AI agent testing
AI agent testing is the discipline of verifying that an AI agent behaves correctly across the range of inputs and situations it will encounter in production. Because agents combine language models, tools, memory, and multi-turn dialogue, testing them requires techniques that go well beyond conventional software testing — the input space is too large to enumerate and the output space includes natural language that can be correct in many different phrasings.
The goal of AI agent testing is not to prove that the agent is perfect. It is to build confidence that the agent works well on realistic inputs, degrades gracefully on unfamiliar ones, and does not regress silently when the model, prompt, or tools change.
What makes agent testing hard
Three properties of AI agents complicate testing. First, non-determinism: the same input can produce different outputs across runs, especially at higher sampling temperatures. Deterministic assertions ("the agent returns X") give way to distributional ones ("the agent returns something semantically equivalent to X at least 95% of the time"). Second, multi-turn state: many failures only appear after several conversation turns, and testing conversations one turn at a time misses these. Third, tool integration: a good agent that talks to a broken API produces bad outcomes, so tests must cover the full stack, not just the LLM's outputs.
Categories of AI agent testing
Serious agent testing typically layers four categories of tests.
Unit tests exercise individual components — a single prompt template, a single tool, a routing rule — with deterministic inputs and outputs. They catch regressions in the deterministic parts of the system quickly and cheaply. They do not catch behavioral issues in LLM outputs, but they do verify the plumbing around the LLM is intact.

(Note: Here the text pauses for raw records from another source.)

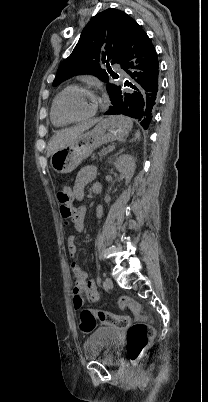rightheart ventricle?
Instances as JSON below:
<instances>
[{
    "instance_id": "obj_1",
    "label": "right heart ventricle",
    "mask_w": 208,
    "mask_h": 402,
    "mask_svg": "<svg viewBox=\"0 0 208 402\" xmlns=\"http://www.w3.org/2000/svg\"><path fill=\"white\" fill-rule=\"evenodd\" d=\"M50 119L56 128H64L70 125L72 122L64 120L61 115L59 114L57 107H56V98L53 100L51 109H50Z\"/></svg>"
}]
</instances>
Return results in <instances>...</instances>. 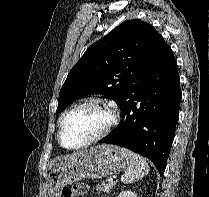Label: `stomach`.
I'll list each match as a JSON object with an SVG mask.
<instances>
[{"instance_id": "0dacf381", "label": "stomach", "mask_w": 209, "mask_h": 197, "mask_svg": "<svg viewBox=\"0 0 209 197\" xmlns=\"http://www.w3.org/2000/svg\"><path fill=\"white\" fill-rule=\"evenodd\" d=\"M126 158L114 145H98L57 164L46 180L48 197H60L64 186L84 178H102L122 171Z\"/></svg>"}]
</instances>
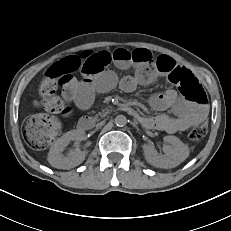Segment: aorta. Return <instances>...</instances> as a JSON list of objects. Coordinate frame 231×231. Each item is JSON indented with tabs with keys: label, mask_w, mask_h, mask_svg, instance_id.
Returning a JSON list of instances; mask_svg holds the SVG:
<instances>
[{
	"label": "aorta",
	"mask_w": 231,
	"mask_h": 231,
	"mask_svg": "<svg viewBox=\"0 0 231 231\" xmlns=\"http://www.w3.org/2000/svg\"><path fill=\"white\" fill-rule=\"evenodd\" d=\"M114 123L118 127H123V126H125L127 124V118L124 115H118V116L115 117Z\"/></svg>",
	"instance_id": "aorta-1"
}]
</instances>
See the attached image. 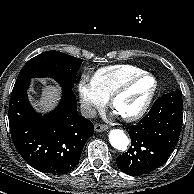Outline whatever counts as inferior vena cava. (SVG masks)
Here are the masks:
<instances>
[{"label":"inferior vena cava","mask_w":194,"mask_h":194,"mask_svg":"<svg viewBox=\"0 0 194 194\" xmlns=\"http://www.w3.org/2000/svg\"><path fill=\"white\" fill-rule=\"evenodd\" d=\"M80 111H81V114L87 118H93L96 116L95 108L88 102L81 104Z\"/></svg>","instance_id":"602c4592"}]
</instances>
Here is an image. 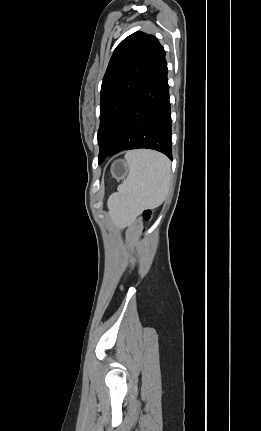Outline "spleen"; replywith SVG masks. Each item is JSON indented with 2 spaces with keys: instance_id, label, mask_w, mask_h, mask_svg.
I'll use <instances>...</instances> for the list:
<instances>
[{
  "instance_id": "1",
  "label": "spleen",
  "mask_w": 261,
  "mask_h": 431,
  "mask_svg": "<svg viewBox=\"0 0 261 431\" xmlns=\"http://www.w3.org/2000/svg\"><path fill=\"white\" fill-rule=\"evenodd\" d=\"M127 178L108 201L110 212L117 216H138L143 210L160 206L168 193L171 167L168 158L150 150L126 153Z\"/></svg>"
}]
</instances>
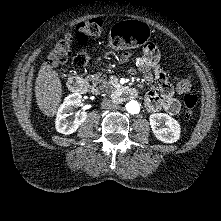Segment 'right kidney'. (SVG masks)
<instances>
[{
    "label": "right kidney",
    "mask_w": 221,
    "mask_h": 221,
    "mask_svg": "<svg viewBox=\"0 0 221 221\" xmlns=\"http://www.w3.org/2000/svg\"><path fill=\"white\" fill-rule=\"evenodd\" d=\"M82 96L78 93L70 94L65 97L63 104L60 105L55 119V128L57 132L69 135L77 131L79 126L87 119V112L77 113L74 120L68 117L73 114V110L81 106Z\"/></svg>",
    "instance_id": "1"
}]
</instances>
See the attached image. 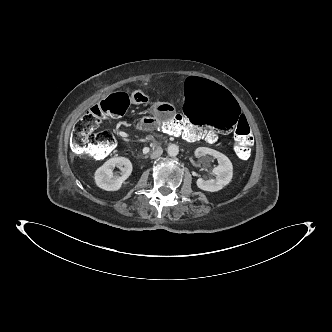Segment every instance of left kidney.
Returning a JSON list of instances; mask_svg holds the SVG:
<instances>
[{"mask_svg": "<svg viewBox=\"0 0 332 332\" xmlns=\"http://www.w3.org/2000/svg\"><path fill=\"white\" fill-rule=\"evenodd\" d=\"M196 157H203V163H209L213 158L218 160L219 165L214 167L212 172L216 175V179L204 180L199 178L196 182L197 187L204 191L216 192L228 185L233 177V165L229 158L210 148L199 147L195 151Z\"/></svg>", "mask_w": 332, "mask_h": 332, "instance_id": "left-kidney-1", "label": "left kidney"}]
</instances>
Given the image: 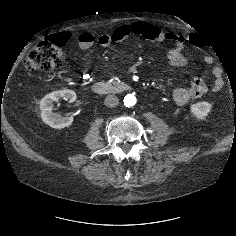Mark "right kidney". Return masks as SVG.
<instances>
[{"mask_svg": "<svg viewBox=\"0 0 236 236\" xmlns=\"http://www.w3.org/2000/svg\"><path fill=\"white\" fill-rule=\"evenodd\" d=\"M60 98L69 102H74L76 99V93L69 89L53 91L44 96L40 101L41 118L43 122L55 129L68 127L74 120L72 116L62 117L52 112L53 102L58 101Z\"/></svg>", "mask_w": 236, "mask_h": 236, "instance_id": "1", "label": "right kidney"}]
</instances>
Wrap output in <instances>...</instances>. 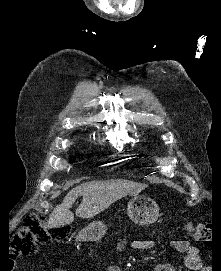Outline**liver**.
<instances>
[{"mask_svg": "<svg viewBox=\"0 0 221 271\" xmlns=\"http://www.w3.org/2000/svg\"><path fill=\"white\" fill-rule=\"evenodd\" d=\"M127 193L125 183H118V181L80 183L67 193L60 205L54 207L48 219V225L49 227H59V225H67L73 221L74 213L70 211V207L77 195H83V199L75 211L76 215L78 217H94L117 199L125 197Z\"/></svg>", "mask_w": 221, "mask_h": 271, "instance_id": "liver-1", "label": "liver"}]
</instances>
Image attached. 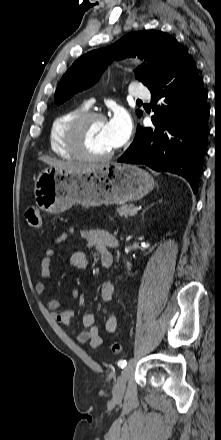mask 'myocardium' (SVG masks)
<instances>
[{"label":"myocardium","mask_w":221,"mask_h":440,"mask_svg":"<svg viewBox=\"0 0 221 440\" xmlns=\"http://www.w3.org/2000/svg\"><path fill=\"white\" fill-rule=\"evenodd\" d=\"M93 120L107 121L106 116L97 111H85L76 116L67 126L66 144L70 152L78 159L86 161H104L113 157L115 150L105 154H93L84 144V131L86 125Z\"/></svg>","instance_id":"1"}]
</instances>
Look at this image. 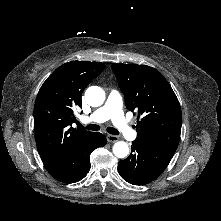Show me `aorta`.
<instances>
[{
    "mask_svg": "<svg viewBox=\"0 0 221 221\" xmlns=\"http://www.w3.org/2000/svg\"><path fill=\"white\" fill-rule=\"evenodd\" d=\"M85 99L90 106L98 107L105 101V92L98 86H91L85 92ZM113 153L118 158H125L129 153L126 142L118 141L113 145Z\"/></svg>",
    "mask_w": 221,
    "mask_h": 221,
    "instance_id": "762f6f07",
    "label": "aorta"
}]
</instances>
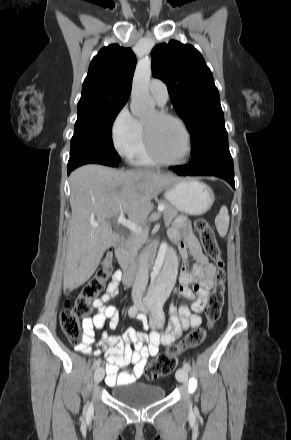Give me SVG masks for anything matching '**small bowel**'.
I'll return each instance as SVG.
<instances>
[{"label": "small bowel", "mask_w": 291, "mask_h": 440, "mask_svg": "<svg viewBox=\"0 0 291 440\" xmlns=\"http://www.w3.org/2000/svg\"><path fill=\"white\" fill-rule=\"evenodd\" d=\"M169 240L178 246L184 260L188 254L196 260L191 271L181 269L179 276L178 294L193 301L191 308L187 306L177 307L170 304L168 313L170 316V328L162 334L152 330L149 334H142L134 329H128L121 337H109L102 334V342L97 343L105 353L106 359V384L116 386L129 383L140 377L149 360L159 353L161 346L169 345L182 335L184 329L198 327L202 319L198 313L202 312L208 303V285L215 276L216 267L210 262L208 256L203 253L198 244L193 230L185 218L177 219L168 230ZM122 273L117 271L106 293L94 301L95 314L83 321V341L75 346L80 352L89 353L95 344V330L103 327L106 320L111 330L119 326V315L115 308L106 302L117 293L121 282ZM194 283L191 290L188 285ZM137 319L146 325V317L142 314ZM101 350H97V355ZM133 364V371H127L126 367Z\"/></svg>", "instance_id": "obj_1"}]
</instances>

Golden-set evals run the agent against a curated dataset of representative examples, each with an expected outcome or quality rubric. Each example specifies inputs (conversation history, user request, available context) and a way to check the output — either a reference answer, a semantic-similarity threshold, or an LLM-as-a-judge scoring prompt. Golden sets grow over time as new production failures are added.
Simulations run the agent against a simulated user that generates realistic multi-turn dialogue. This uncovers issues that only appear across turns: memory bugs, escalation misfires, tool-call loops. Simulation testing is especially important for customer service agents where a single conversation may span 10 to 20 turns.
Regression suites capture historical conversations — often edge cases or resolved incidents — and re-run them after every change to make sure the agent still handles them correctly. This is the primary protection against silent regressions from prompt tweaks, model updates, or tool changes.
Simulation testing in depth
Simulation deserves special attention because it is uniquely powerful for agent testing. In a simulation test, one LLM plays a synthetic user (with a defined persona, goal, and personality) and another LLM plays the agent under test. The two exchange messages until the simulated user's goal is achieved, the conversation is escalated, or a turn limit is hit. A separate evaluator LLM or rubric then scores the conversation on dimensions like task completion, tone, accuracy, and policy adherence.
Simulations produce hundreds or thousands of realistic conversations for a fraction of the cost of hand-writing test cases. They surface emergent behaviors — how the agent handles a frustrated user, how it recovers from a wrong tool call, how it degrades when the knowledge base doesn't contain the answer — that no static test dataset would find.
Simulation testing is central to Decagon's own product surface: our AI agents are tested against thousands of simulated customer conversations before each release, and every production escalation flows back into the simulation library.
What to measure
Agent testing produces metrics across several axes. Task completion measures whether the agent achieved the user's goal; deflection rate and containment rate are common variants. Accuracy measures whether tool calls used correct arguments and whether the agent's factual claims match ground truth. Compliance measures whether the agent followed policy — respected escalation thresholds, avoided prohibited topics, disclosed AI status when required. Efficiency measures how many tool calls, LLM tokens, and turns were needed. User experience proxies — sentiment, sentiment change over the conversation, and CSAT — indicate how the interaction felt.
The right mix depends on the agent's job. A customer service agent's most important axis is usually task completion combined with compliance. A research agent's most important axis is factual accuracy. A coding agent's most important axis is whether the generated code runs and passes the reference tests.
Testing in the deployment lifecycle
Effective agent testing runs at several points in the deployment lifecycle. Pre-commit tests run on every code and prompt change, using fast unit tests and a subset of the eval set. Pre-release tests run the full eval set and simulation suite before promoting a new version. Shadow tests run the new agent version silently in parallel with the current production version, comparing their behaviors on real traffic without exposing users to the new version. Post-release monitoring tracks the same metrics on live traffic and alerts on regressions.
The best agent-testing organizations treat evaluations as first-class engineering artifacts: versioned, reviewed, expanded on every incident, and integrated into CI. See AI evaluation for the broader discipline.